Redemption of 10.75% PIK NotesAnswer in the Trust Indenture of the 8.5 % Notes (in the Trust Indenture, the 10.75% PIK Notes are defined as Junior Notes):
"Section 4.07 Limitation on Restricted Payments.
(a) The Company shall not, and shall not permit any of its Restricted Subsidiaries, directly or indirectly, to:
...
(3) make any principal payment on, or purchase, repurchase, redeem, defease or otherwise acquire or retire for value, in each case prior to any scheduled repayment, scheduled sinking fund payment or scheduled maturity, any Subordinated Obligations or Guarantor Subordinated Obligations, other than:
...
(C) the making of any interest payment (in cash or in kind) on the Junior Notes in accordance with the terms of the Junior Notes Indenture or, other than a redemption offer under the terms of the Junior Notes Indenture, any acquisition of Junior Notes by tender offer, open market purchases or negotiated transactions..."
Section 4.07(a)(3)(C) includes a restriction and a permission.
First, it restricts "a redemption offer under the terms of the Junior Notes Indenture".
But it also permits "any acquisition of Junior Notes by tender offer, open market purchases or negotiated transactions". That explains why Sherrit was able to redeem 10.75% PIK Notes in 2022.
In that Section, a redemption of Junior Notes is defined as a Restricted Payment.
After Section 4.07(a)(4), we can read that a redemption under the terms of the Junior Notes Indenture is restricted:
"unless, at the time of and after giving effect to such Restricted Payment:
(A) no Default shall have occurred and be continuing (or would result therefrom);
(B) immediately after giving effect to such transaction on a pro forma basis, the Company could incur $1.00 of additional Indebtedness under Section 4.09(a); and
(C) the aggregate amount of such Restricted Payment and all other Restricted Payments declared or made subsequent to the Issue Date (without Execution Version - 66 - duplication and excluding Restricted Payments made pursuant to clauses (1), (2), (3), (4), (7), (8), (10), (11), (12) and (13) of Section 4.07(b)) would not exceed the sum of (without duplication):
(i) 50% of Consolidated Net Income for the period (treated as one accounting period) from January 1, 2020 to the end of the most recent fiscal quarter ending prior to the date of such Restricted Payment for which internal financial statements are available (or, in case such Consolidated Net Income is a deficit, minus 100% of such deficit); plus
(ii) ... plus
(iii) ... plus
(iv) ..."
So, a redemption under the terms of the Junior Notes Indenture will be permitted if the three conditions (A, B and C) are satisfied, up to the limit amount calculated in (i) to (iv) above.

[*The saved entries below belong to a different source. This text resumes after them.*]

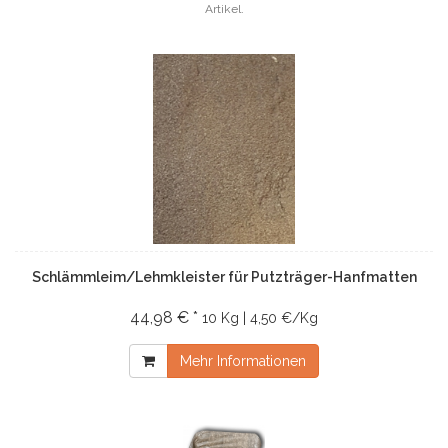
Artikel.
Schlämmleim/Lehmkleister für Putzträger-Hanfmatten
44,98 € *
10 Kg | 4,50 €/Kg
Mehr Informationen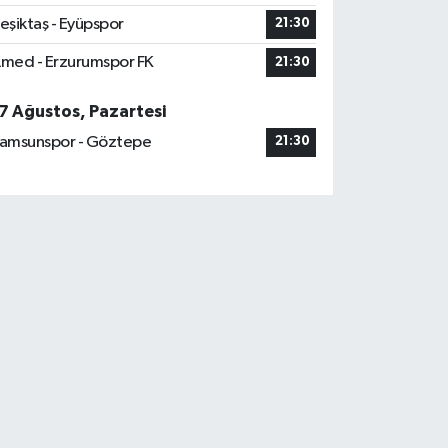
eşiktaş - Eyüpspor
21:30
med - Erzurumspor FK
21:30
7 Ağustos, Pazartesi
amsunspor - Göztepe
21:30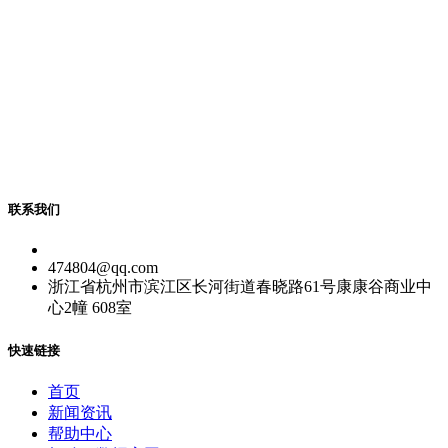
联系我们
474804@qq.com
浙江省杭州市滨江区长河街道春晓路61号康康谷商业中
心2幢 608室
快速链接
首页
新闻资讯
帮助中心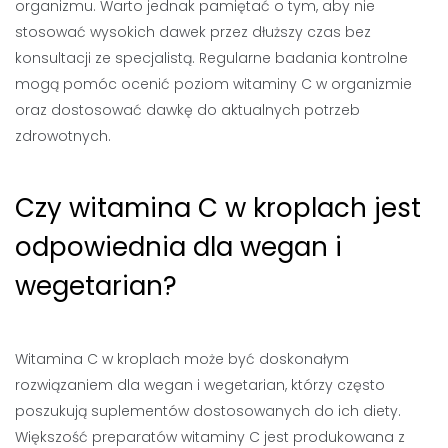
organizmu. Warto jednak pamiętać o tym, aby nie
stosować wysokich dawek przez dłuższy czas bez
konsultacji ze specjalistą. Regularne badania kontrolne
mogą pomóc ocenić poziom witaminy C w organizmie
oraz dostosować dawkę do aktualnych potrzeb
zdrowotnych.
Czy witamina C w kroplach jest
odpowiednia dla wegan i
wegetarian?
Witamina C w kroplach może być doskonałym
rozwiązaniem dla wegan i wegetarian, którzy często
poszukują suplementów dostosowanych do ich diety.
Większość preparatów witaminy C jest produkowana z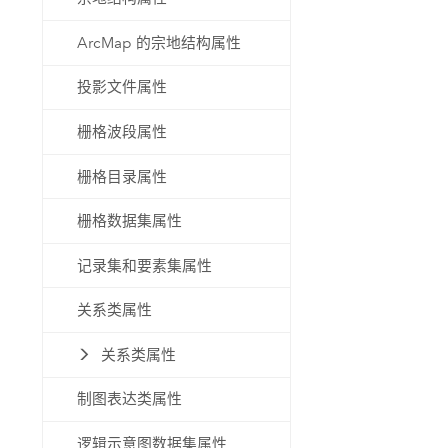
ArcMap 的宗地结构属性
投影文件属性
栅格波段属性
栅格目录属性
栅格数据集属性
记录集和要素集属性
关系类属性
关系类属性
制图表达类属性
逻辑示意图数据集属性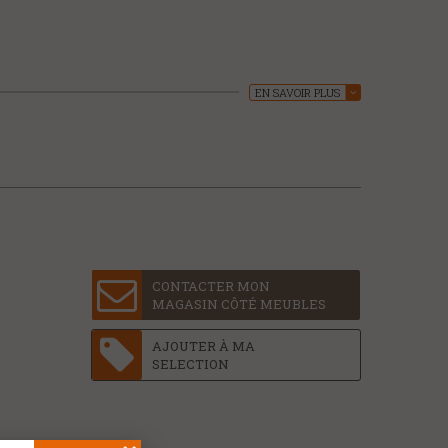
EN SAVOIR PLUS
CONTACTER MON
MAGASIN CÔTÉ MEUBLES
AJOUTER À MA
SELECTION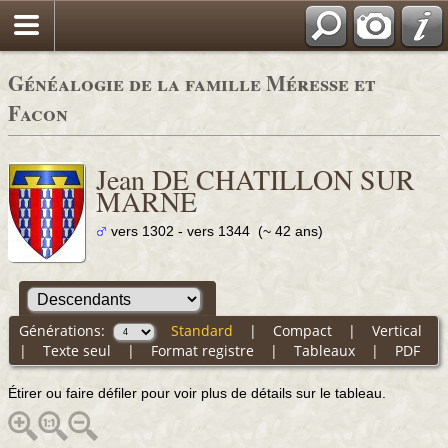
Généalogie de la famille Méresse et
Facon
Jean DE CHATILLON SUR
MARNE
vers 1302 - vers 1344 (~ 42 ans)
Générations:
Standard
|
Compact
|
Vertical
|
Texte seul
|
Format registre
|
Tableaux
|
PDF
Étirer ou faire défiler pour voir plus de détails sur le tableau.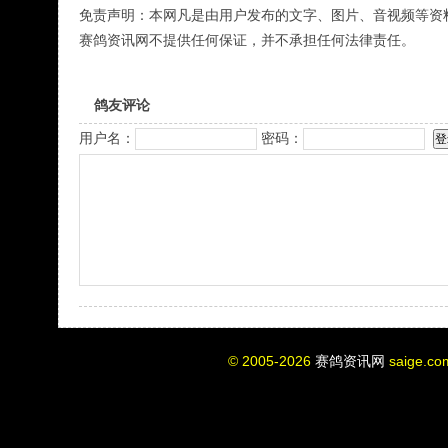
免责声明：本网凡是由用户发布的文字、图片、音视频等资
赛鸽资讯网不提供任何保证，并不承担任何法律责任。
鸽友评论
用户名：
密码：
© 2005-2026
赛鸽资讯网
saige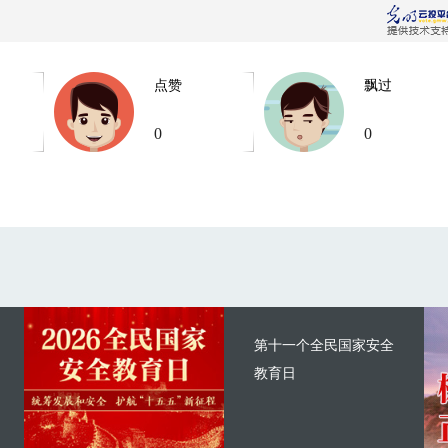
点赞
飘过
0
0
第十一个全民国家安全
教育日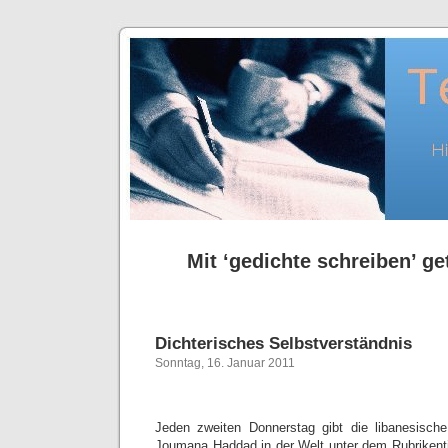
Mit ‘gedichte schreiben’ ge
Dichterisches Selbstverständnis
Sonntag, 16. Januar 2011
Jeden zweiten Donnerstag gibt die libanesische 
Joumana Haddad in der Welt unter dem Rubrikentit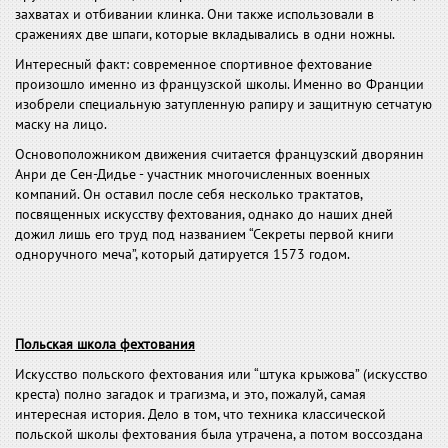
захватах и отбивании клинка. Они также использовали в
сражениях две шпаги, которые вкладывались в одни ножны.
Интересный факт: современное спортивное фехтование
произошло именно из французской школы. Именно во Франции
изобрели специальную затупленную рапиру и защитную сетчатую
маску на лицо.
Основоположником движения считается французский дворянин
Анри де Сен-Дидье - участник многочисленных военных
компаний. Он оставил после себя несколько трактатов,
посвященных искусству фехтования, однако до наших дней
дожил лишь его труд под названием “Секреты первой книги
одноручного меча”, который датируется 1573 годом.
Польская школа фехтования
Искусство польского фехтования или “штука крыжова” (искусство
креста) полно загадок и трагизма, и это, пожалуй, самая
интересная история. Дело в том, что техника классической
польской школы фехтования была утрачена, а потом воссоздана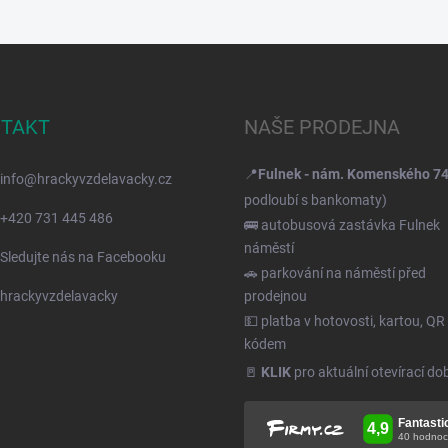
TAKT
NAŠE PRODEJNA
📍
Fulnek - nám. Komenského 7
info
@
hrackyvzdelavacky.cz
podloubí s bankomaty)
+420 731 445 486
🚌 autobusová zastávka Fulnek
náměstí
Sledujte nás na Facebooku
🚗 parkování na náměstí před
hrackyvzdelavacky
prodejnou
💵 platba v hotovosti, kartou, QR
kódem
🚪
KLIK
pro aktuální otevírací do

Condition (A) is satisfied.
It seems that condition (B) is also satisfied.
Condition (C) is the calculation of the amount that can be used to redeem the Junior Notes. My understanding is that only (i) applies for now.
Calculation of (i):
50% of Consolidated Net Income minus 100% of Consolidated Net Deficit from January 1, 2020 to March 31, 2023:
2020 50% x 14.8 M. 7.4 M
2021 100% x (18.4) M (18.4) M
2022 50% x 63.5 M 31.75 M
March 2023 50% x 13.3 M 6.65 M
Total of 27.4 M
The total above should be updated with the results of the second quarter of 2023.
For now, it seems that Sherritt could redeem only 27.4 M of Junior Notes under the terms of the Junior Notes Indenture. But Sherritt could redeem more of the Junior Notes with a tender offer, an open market purchases or negotiated transactions, as permitted by Section 4.07(a)(3)(C).